Этот постоянный поток образов, цветов, идей и глупостей стал моим пристанищем. А потом возможность разделить с кем-то это пространство, перенести кого-нибудь туда, стала наивысшей формой счастья. Мне нравится полностью завладевать вниманием людей, сажать их на аттракцион эмоций, гармонирующих с порождением моих фантазий.

Для меня грань между фантазией и реальностью всегда была тонкой и прозрачной, и я мог легко пересекать ее туда и обратно.

Беда в том, что фантазия одного человека – это ложь для другого. У себя в околотке я прослыл заядлым вруном. Друзья никогда не верили моим словам.

Эта странная причуда осталась со мной и по сей день. Она стала вечным поводом для шуток в дружеском и семейном кругу: мои истории надо всегда делить на два или на три, чтобы понять, что случилось на самом деле. Иногда я рассказываю историю, а приятель смотрит на Джаду и спрашивает:

– Так, а что было на самом деле?

Но тогда другие дети не понимали, что я не врал о своих ощущениях – это мои ощущения врали мне. Я терялся и с трудом отличал реальность от вымысла.

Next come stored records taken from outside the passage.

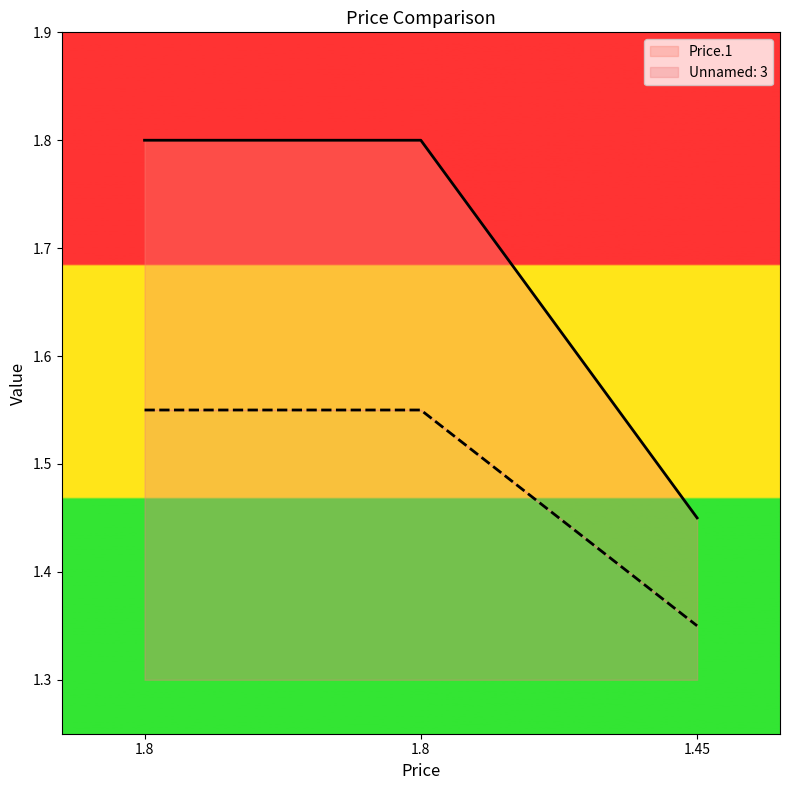

At which category is the sum across all series the highest?

1.8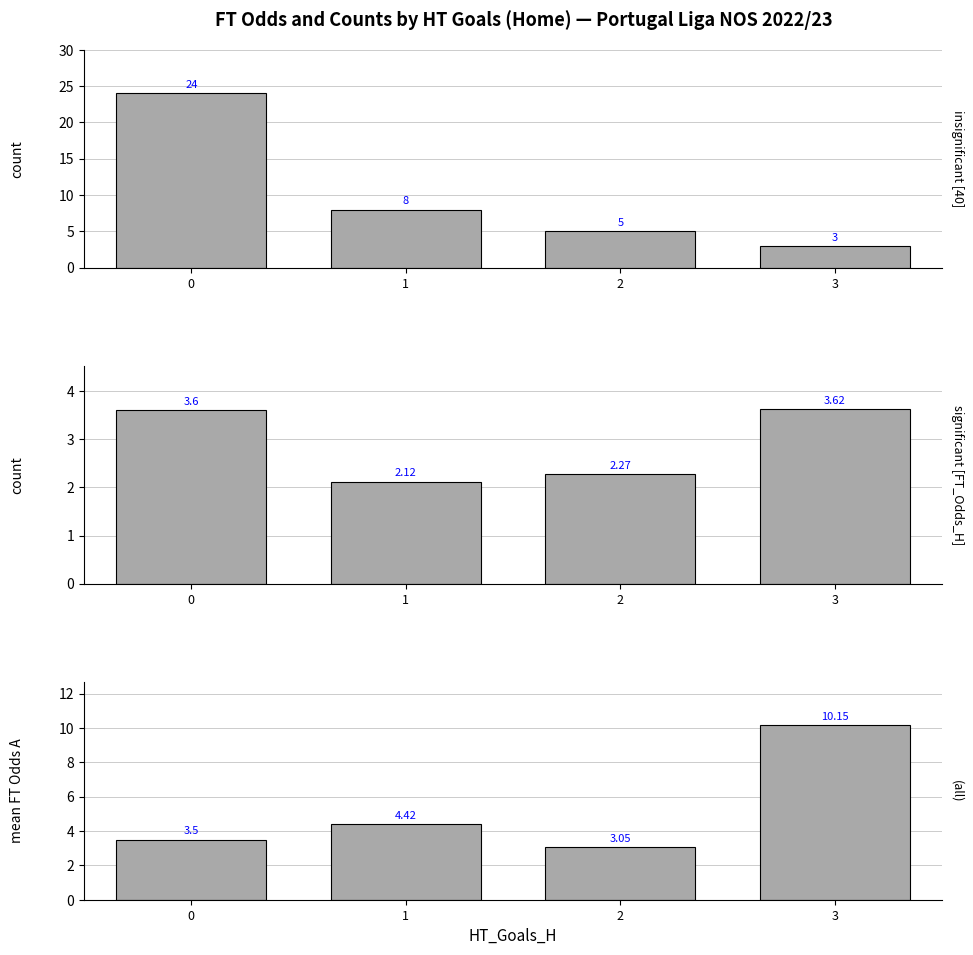

The value of insignificant [40] at 1 is 8.0. True or false?

True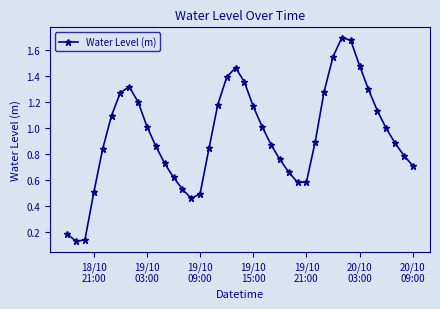

What is the difference between the maximum and minimum values?

1.6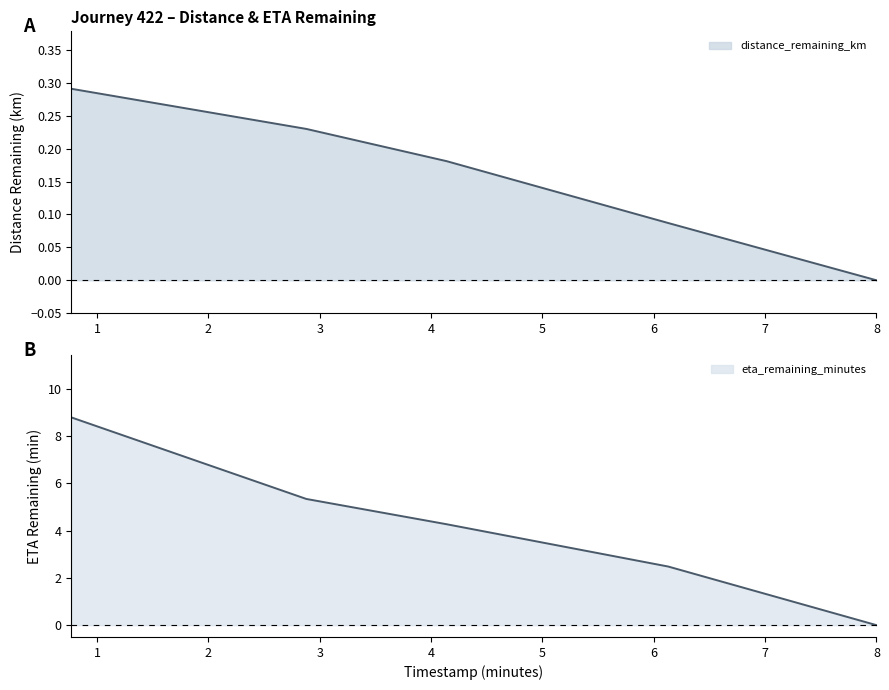

Between 1 and 2, which is larger?

1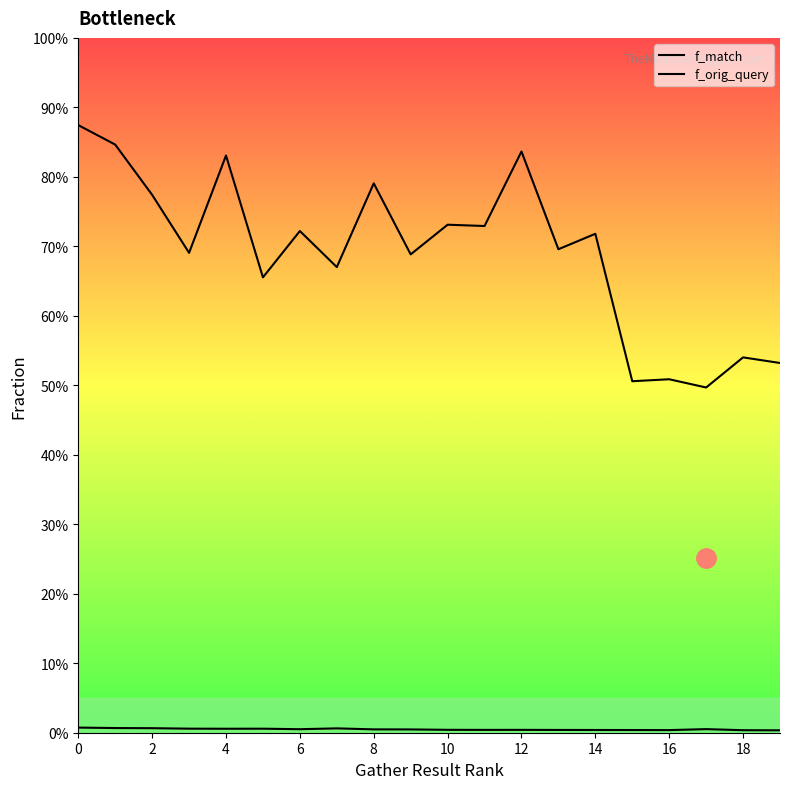

The value of f_orig_query at 6 is 0.0. True or false?

False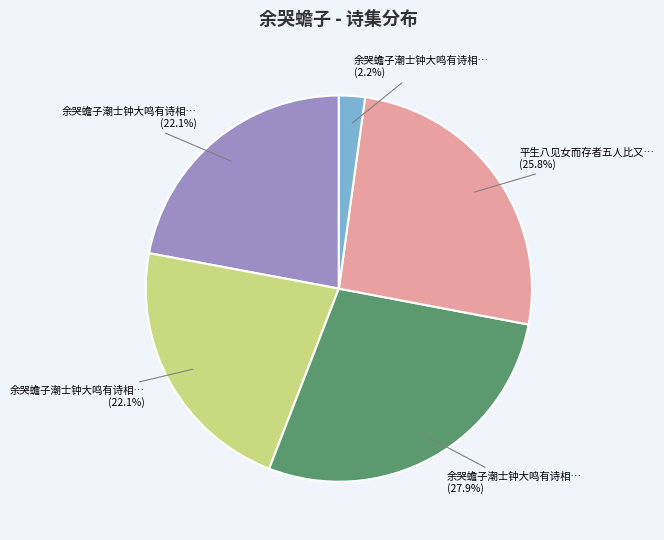

Does any single category account for the majority?

No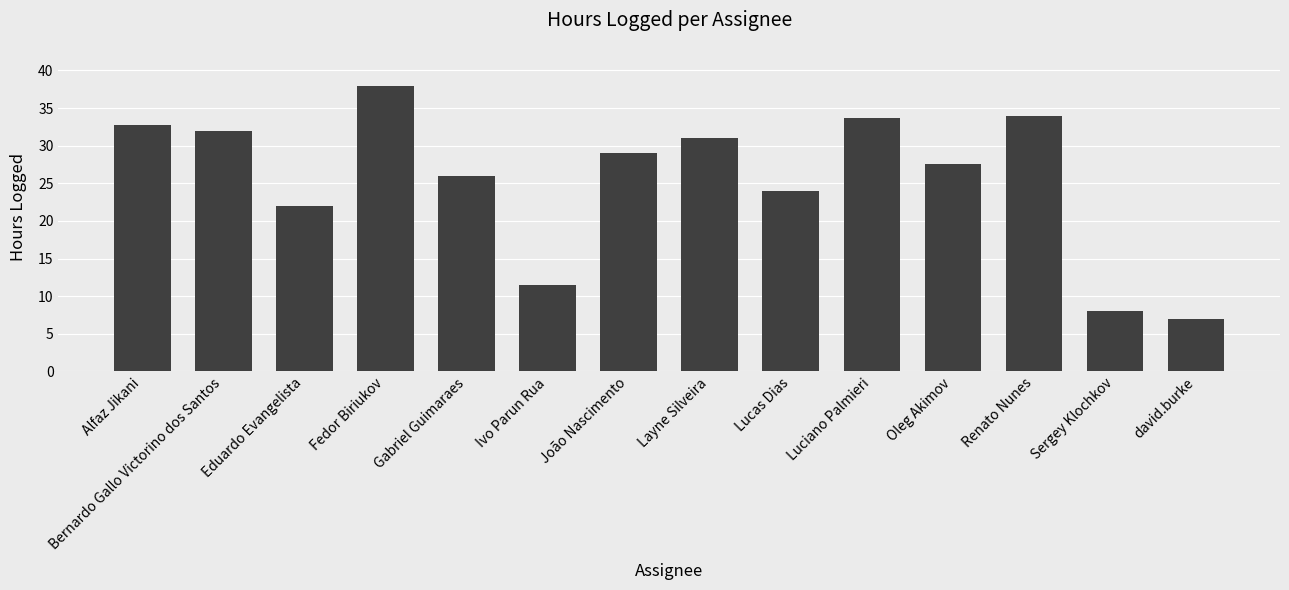

True or false: the data shows 22.0 at Eduardo Evangelista.

True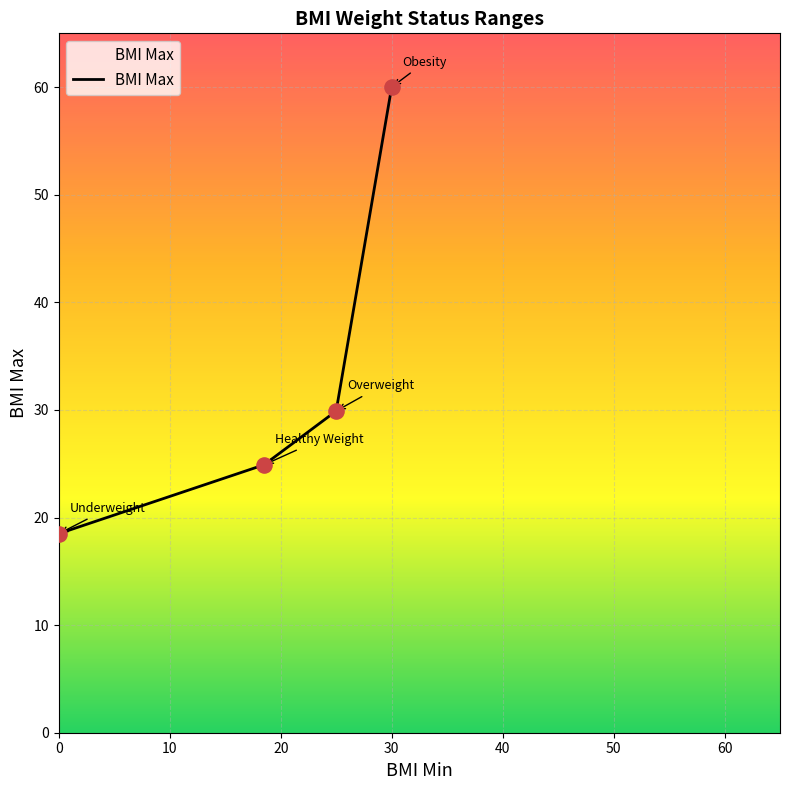

What is the maximum value shown in the chart?

60.0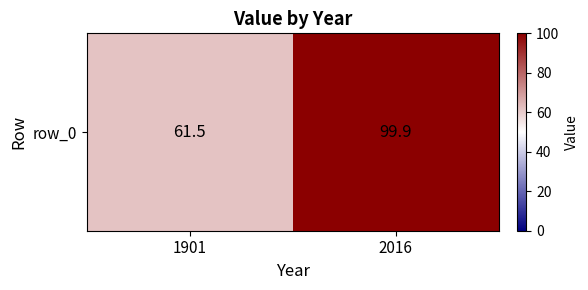

What is the ratio of the value at 2016 to the value at 1901?

1.6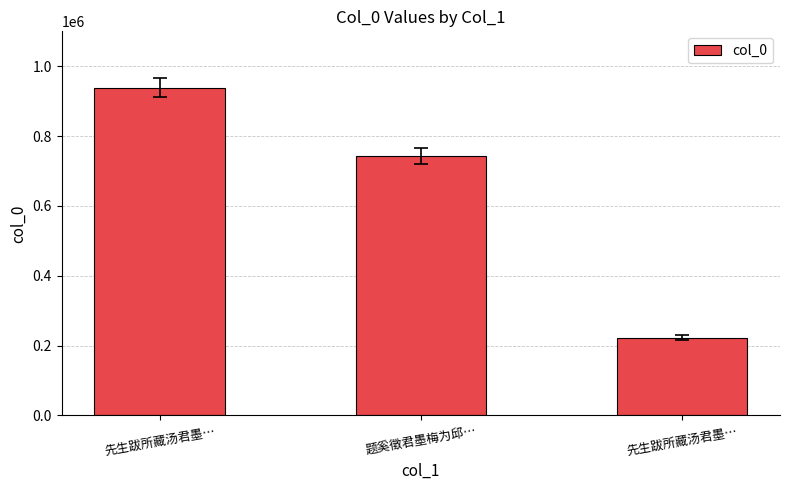

List the labels in order of value, smallest first.

先生跋所藏汤君墨…, 题奚徵君墨梅为邱…, 先生跋所藏汤君墨…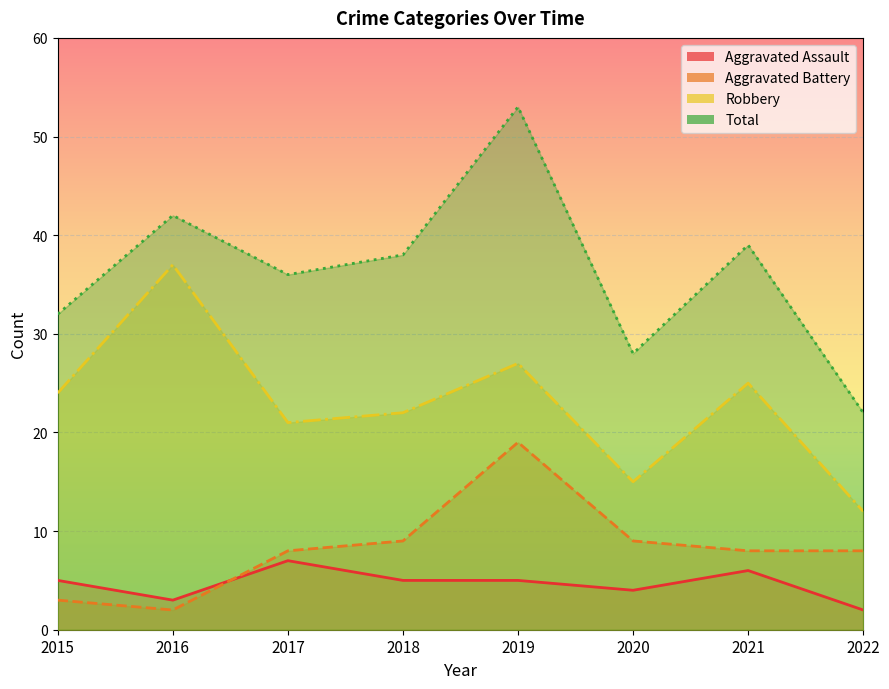

How many values in the Total series are below 38?

4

Это стало моим защитным механизмом – мой разум даже не задумывался о правде. Я думал: что надо сказать, чтобы всем стало лучше?

Но мамуля меня понимала – ей нравились мои странности. Она позволяла мне вдоволь дурачиться и творить.

Например, большую часть детства у меня был воображаемый друг по имени Маджикер. Многие дети проходят через фазу воображаемых друзей – обычно в возрасте от четырех до шести лет. Эти воображаемые друзья – аморфные личности, у которых обычно нет какой-то конкретной формы или характерных черт. Воображаемый друг хочет того же, что и ребенок, не любит того же, что и ребенок, и так далее. Он создан, чтобы акцентировать внимание на желаниях и чувствах ребенка.